> _WORK REQUEST_: Verbatim copy without images: return all of the data as it stands.

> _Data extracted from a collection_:
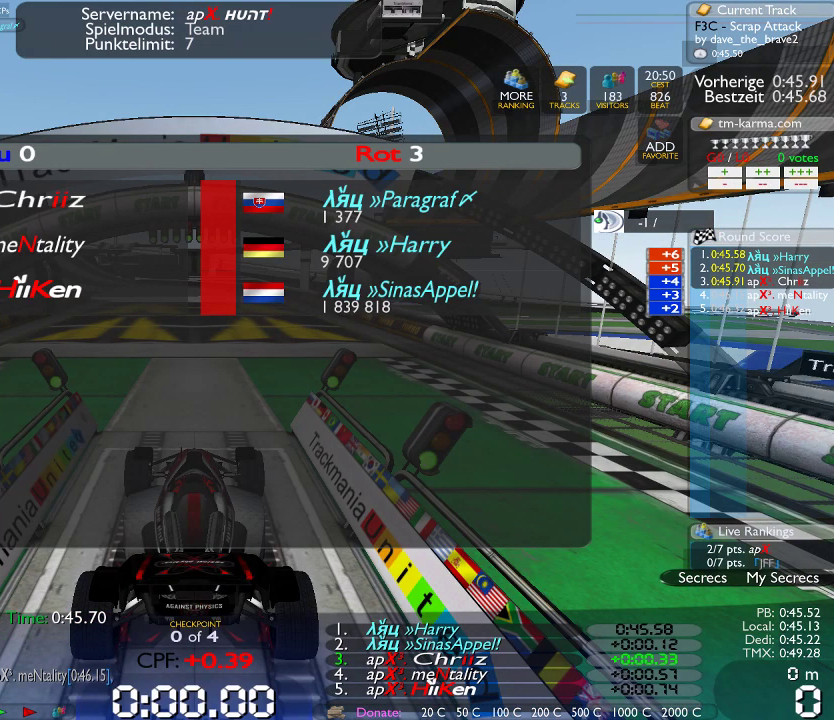
Gameplay with a controller (Xbox layout); each line is a JSON object with the inputs held at the frame after it. "events" lists button and stick changes between this image and that frame as [ms after this image, input, new state], when the widget could be followed in between. Not read: B L1 L3 R1 R3.
{"buttons": [], "left_stick": "up-right", "right_stick": "center", "events": [[67, "left_stick", "up-left"], [183, "left_stick", "up-right"], [267, "left_stick", "down-right"], [333, "left_stick", "down-left"], [400, "left_stick", "up-left"], [450, "left_stick", "up-right"]]}
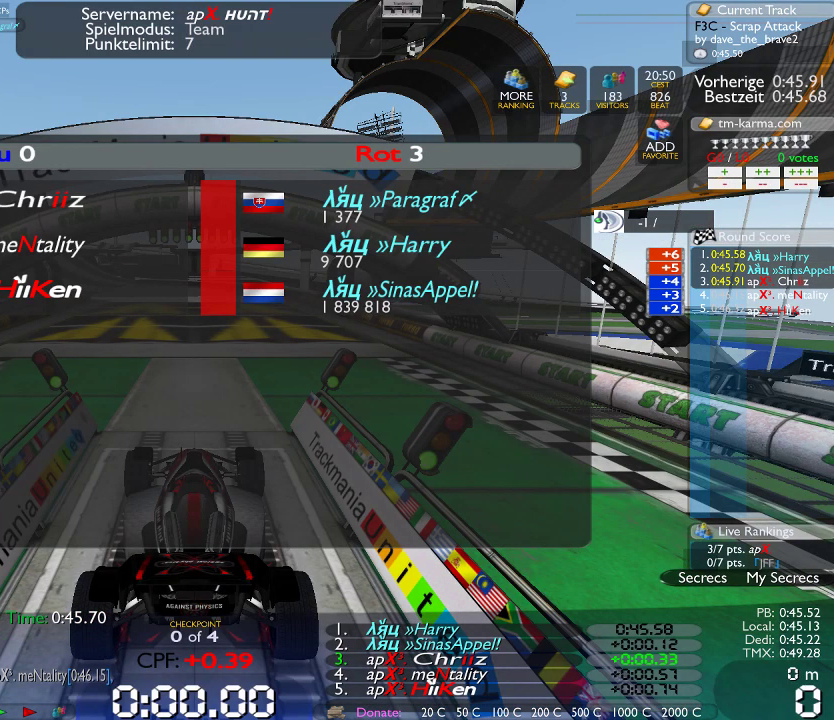
{"buttons": [], "left_stick": "center", "right_stick": "center", "events": [[33, "left_stick", "center"]]}
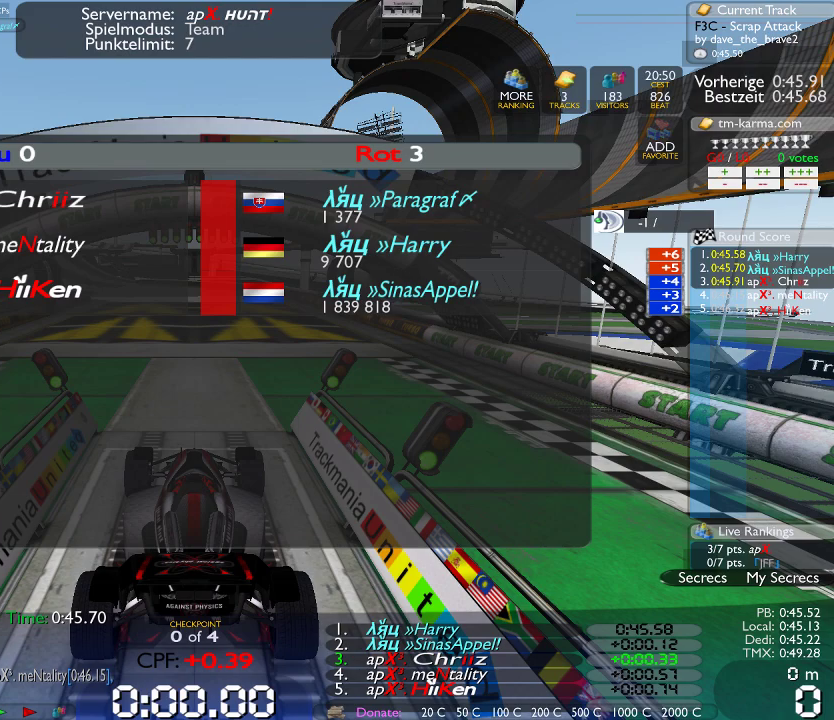
{"buttons": [], "left_stick": "center", "right_stick": "center", "events": []}
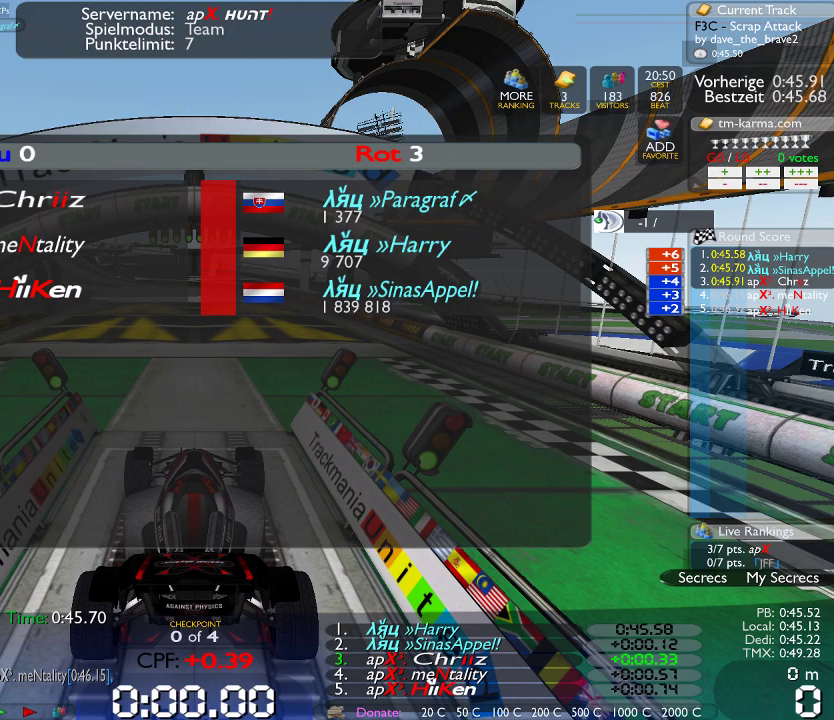
{"buttons": [], "left_stick": "center", "right_stick": "center", "events": []}
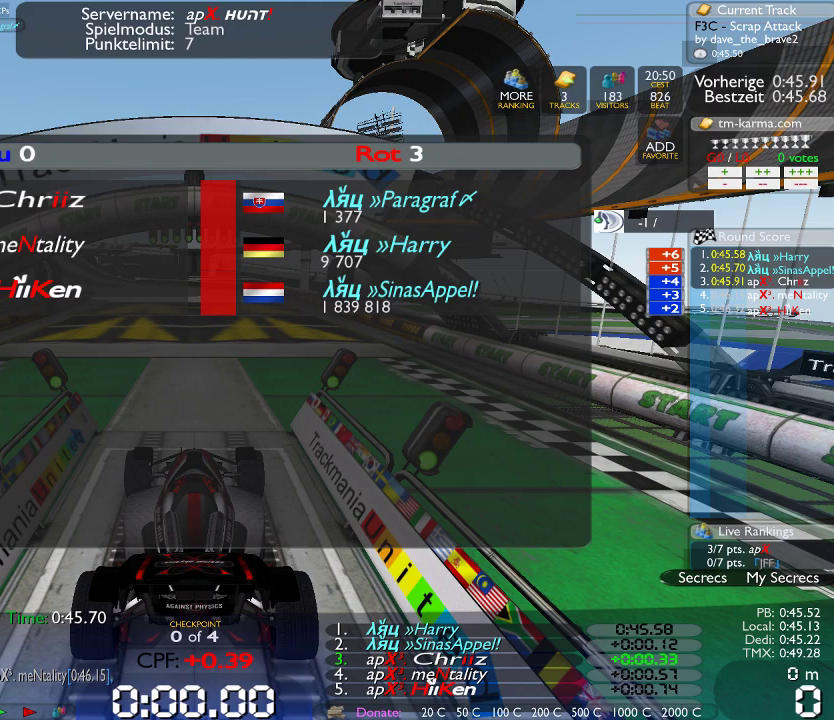
{"buttons": [], "left_stick": "center", "right_stick": "center", "events": []}
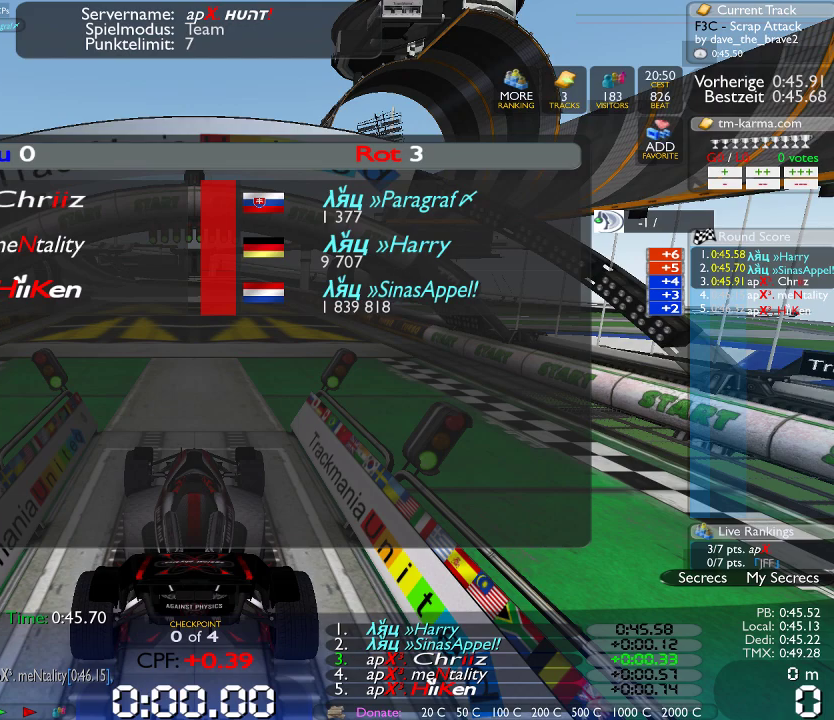
{"buttons": [], "left_stick": "center", "right_stick": "center", "events": []}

> _YOUR SOLUTION_:
Gameplay with a controller (Xbox layout); each line is a JSON object with the inputs held at the frame after it. "events" lists button and stick changes between this image and that frame as [ms after this image, input, new state], when the widget could be followed in between. Not read: B L1 L3 R1 R3.
{"buttons": [], "left_stick": "up-right", "right_stick": "center", "events": [[67, "left_stick", "up-left"], [183, "left_stick", "up-right"], [267, "left_stick", "down-right"], [333, "left_stick", "down-left"], [400, "left_stick", "up-left"], [450, "left_stick", "up-right"]]}
{"buttons": [], "left_stick": "center", "right_stick": "center", "events": [[33, "left_stick", "center"]]}
{"buttons": [], "left_stick": "center", "right_stick": "center", "events": []}
{"buttons": [], "left_stick": "center", "right_stick": "center", "events": []}
{"buttons": [], "left_stick": "center", "right_stick": "center", "events": []}
{"buttons": [], "left_stick": "center", "right_stick": "center", "events": []}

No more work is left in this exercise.